RicCu · June 27, 2018, 4:51am

You’re right, it is related to the OrderedDict you’re using to instantiate the nn.Sequential modules. Because PyTorch is imperative whenever you write PyTorch code it is executed immediately, so when yo do

net_spec = OrderedDict([('0', torch.nn.Linear(D_in, H)),
                    ('1', torch.nn.ReLU()),
                    ('2', torch.nn.Linear(H, D_out))])

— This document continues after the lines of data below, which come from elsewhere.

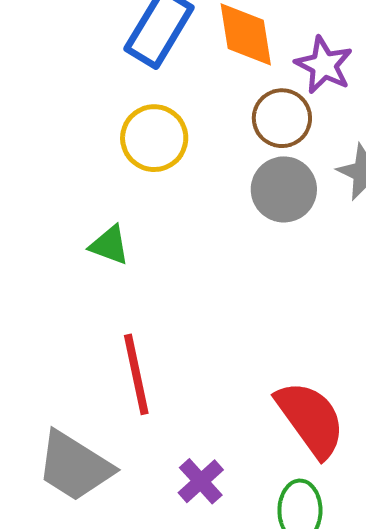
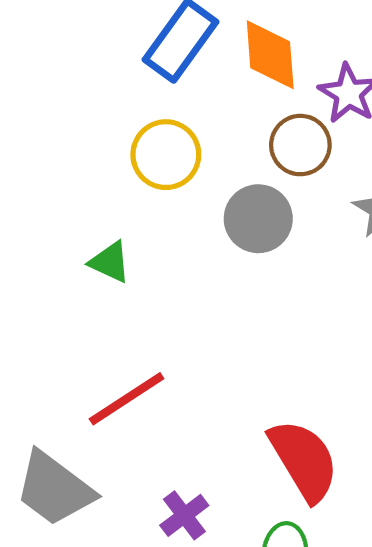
gray circle: (284, 189) -> (258, 219), moved
red line: (136, 374) -> (127, 399), turned 64

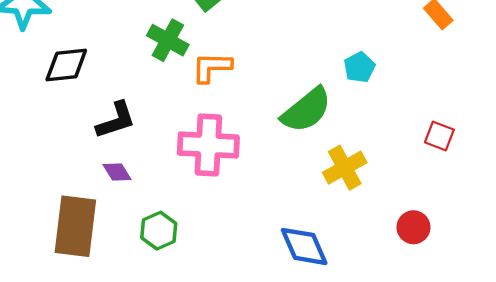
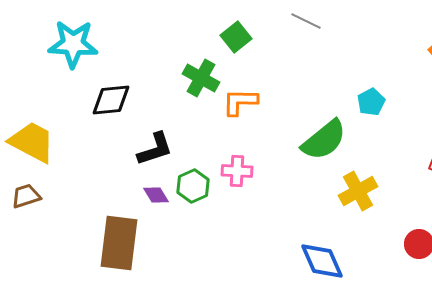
pink cross: (208, 145) -> (237, 171), size x0.6
green hexagon: (159, 231) -> (193, 186), moved

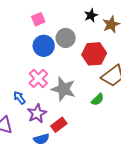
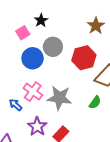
black star: (91, 15) -> (41, 20), moved
blue arrow: (19, 98) -> (16, 105), moved

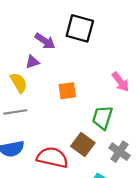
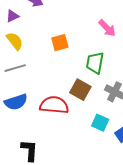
purple triangle: (32, 62) -> (12, 16), moved

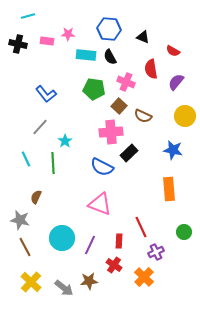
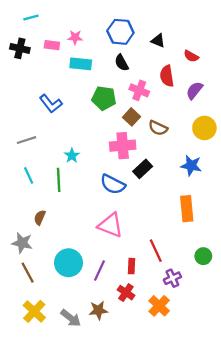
cyan rectangle: (86, 55) -> (81, 64), moved
gray line: (40, 127) -> (27, 140), moved, turned 30

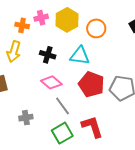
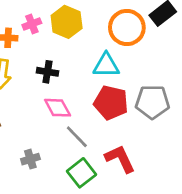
orange circle: (96, 28) -> (127, 27), moved, size x1.4
cyan triangle: (80, 56) -> (106, 65), moved
pink diamond: (51, 82) -> (58, 108), turned 30

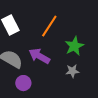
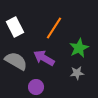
purple circle: (23, 83) -> (36, 87), moved

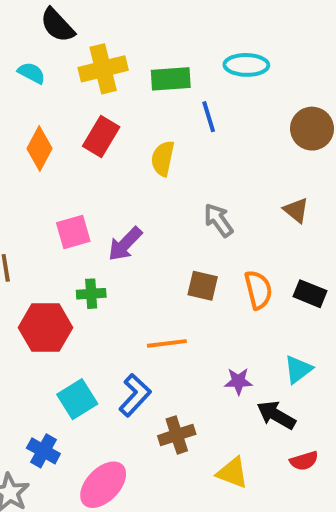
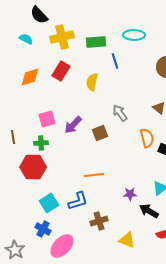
orange diamond: (39, 148) -> (30, 77), turned 45
brown square: (203, 286) -> (100, 133), moved, turned -35
orange semicircle: (258, 290) -> (147, 138), moved
green cross: (91, 294) -> (41, 143), moved
blue L-shape: (135, 395) -> (78, 201), turned 30
blue cross: (43, 451) -> (43, 229), moved

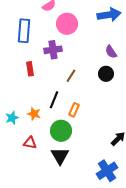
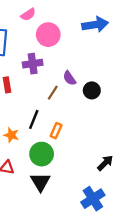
purple semicircle: (111, 52) -> (69, 78), moved

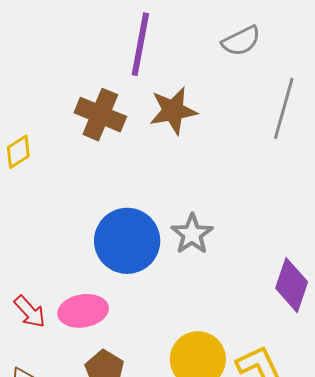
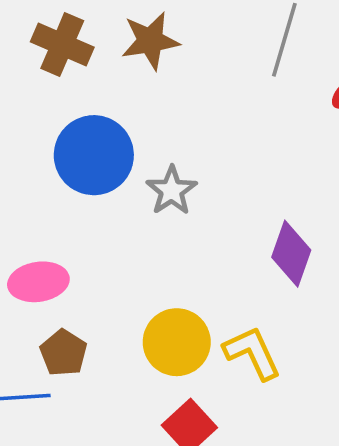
blue circle: (127, 241) -> (94, 155), moved

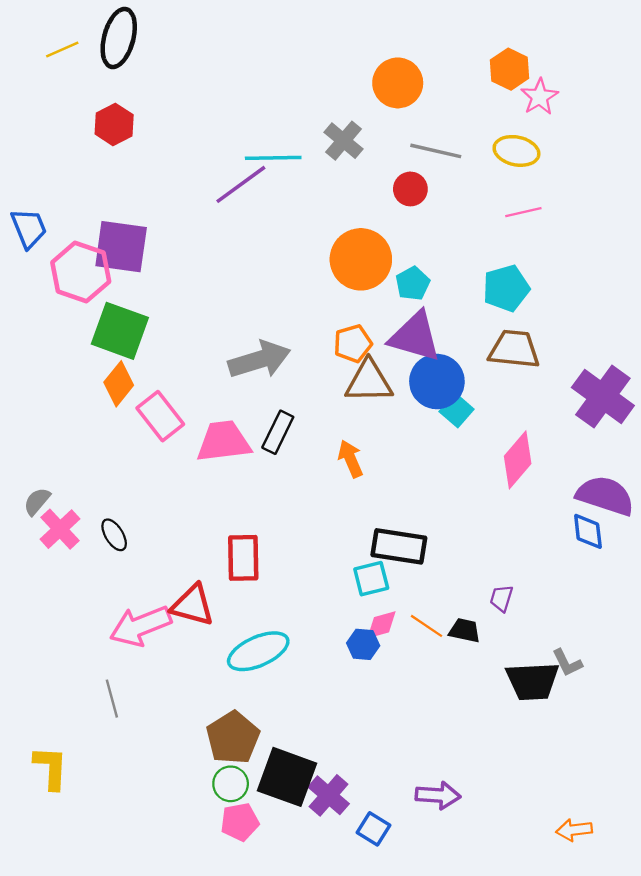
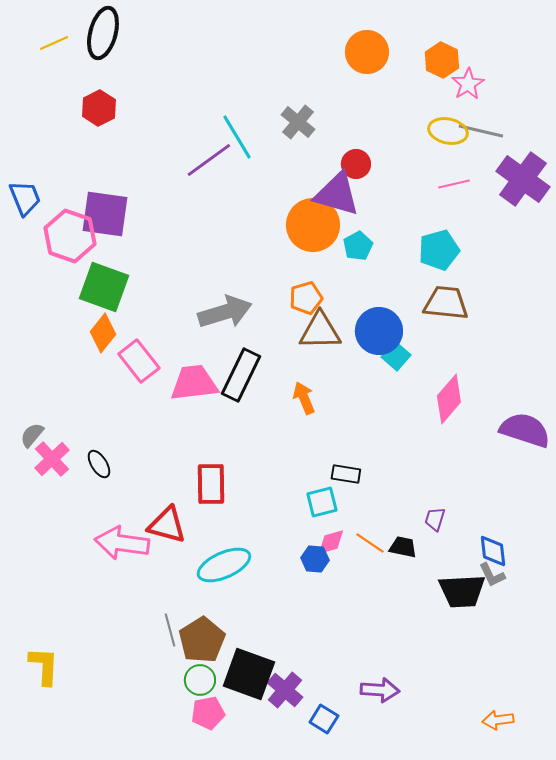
orange circle: (398, 83) -> (367, 52), moved
gray line: (436, 151) -> (481, 131), moved
cyan line: (273, 158) -> (237, 137), turned 60
purple triangle: (415, 337) -> (337, 194), moved
purple cross: (603, 396) -> (523, 179), moved
black rectangle: (278, 432) -> (241, 375), size x1.4
blue diamond: (588, 531) -> (493, 551), moved
black rectangle: (399, 546) -> (346, 474), size x0.6
pink arrow: (141, 626) -> (122, 543), turned 30
gray line: (112, 699) -> (170, 630), moved

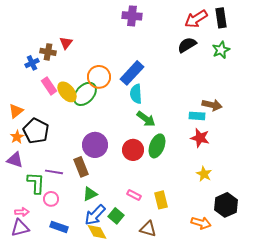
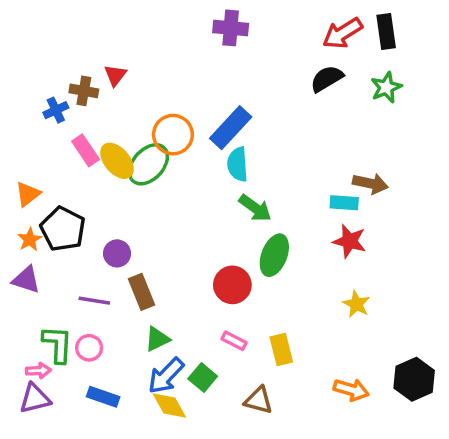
purple circle: (95, 145) -> (117, 253), moved, size x0.6
red circle: (133, 150) -> (232, 285), moved
green L-shape: (36, 183) -> (58, 344), moved
black hexagon: (226, 205) -> (414, 379), moved

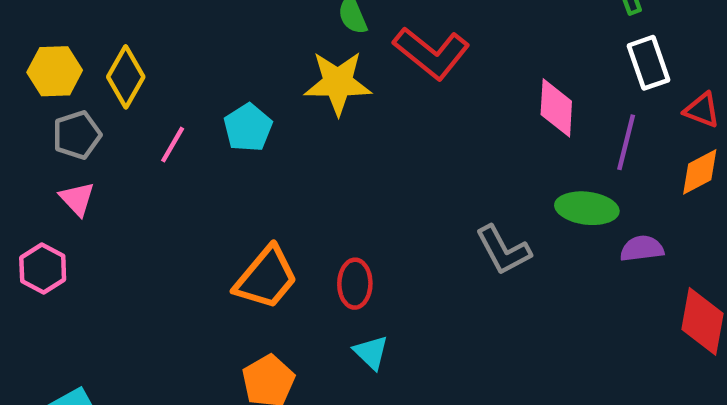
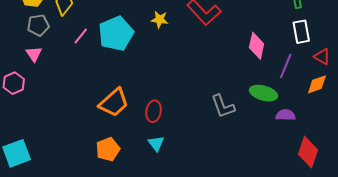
yellow star: (338, 83) -> (160, 19), size x0.6
cyan pentagon: (248, 128) -> (116, 34), size x1.6

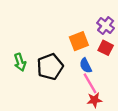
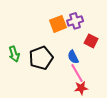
purple cross: (106, 26) -> (75, 21), moved, turned 35
orange square: (79, 41) -> (58, 24), moved

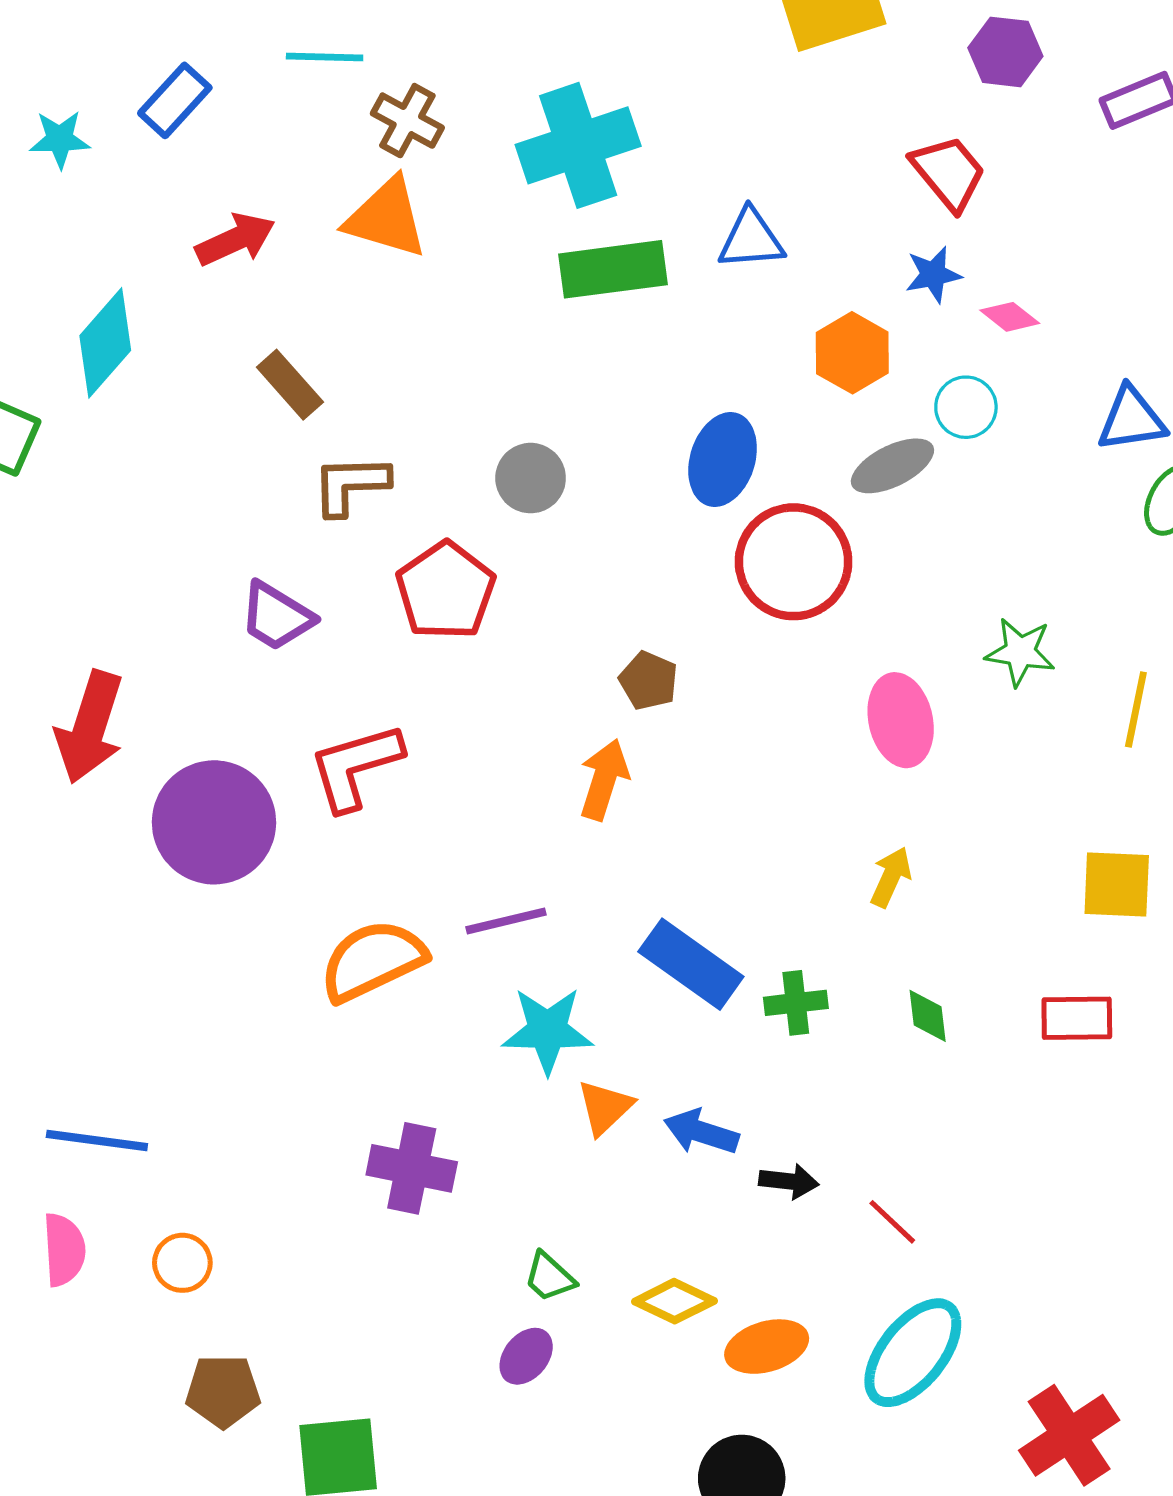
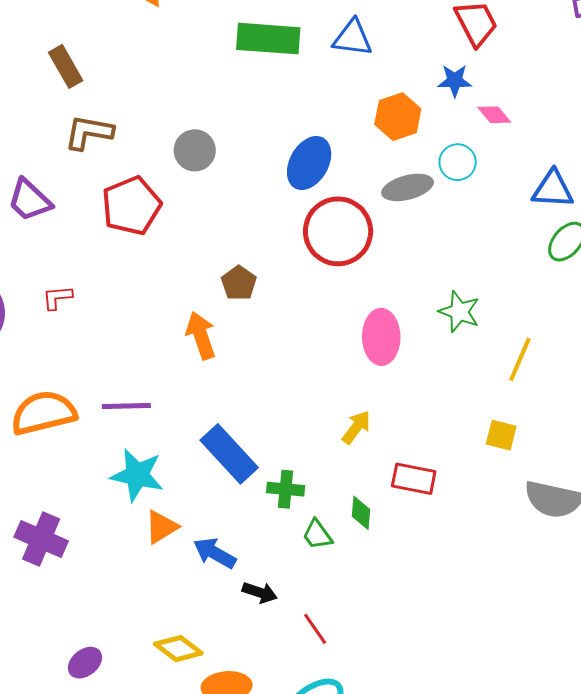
red L-shape: (355, 767) -> (57, 298), size x0.5
orange arrow: (604, 779) -> (201, 335), turned -48
yellow square: (1117, 884) -> (501, 435), moved, size x0.7
red rectangle: (1077, 1018) -> (414, 479), moved
green trapezoid: (549, 1277) -> (317, 535), moved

you’re actually instantiating a linear module with dims. [D_in, H], a relu module and another linear with dims [H, D_out]. These modules are grouped in your OrderedDict and when you pass this to nn.Sequential what happens is that you wrap those SAME modules that are already created in a new Sequential module. So the two Sequential modules are indeed different instances, but they both wrap the same underlying Linear modules:

 id(net_spec['0']) == id(m1[0]) == id(m2[0])  # Same nn.Linear instance

justusschock · June 27, 2018, 6:53am

Additionally python (just like the pytorch-C-backend) used something similar to call by reference. Thus the sequential class only receives a reference of the OrderedDict which only holds references of the layers.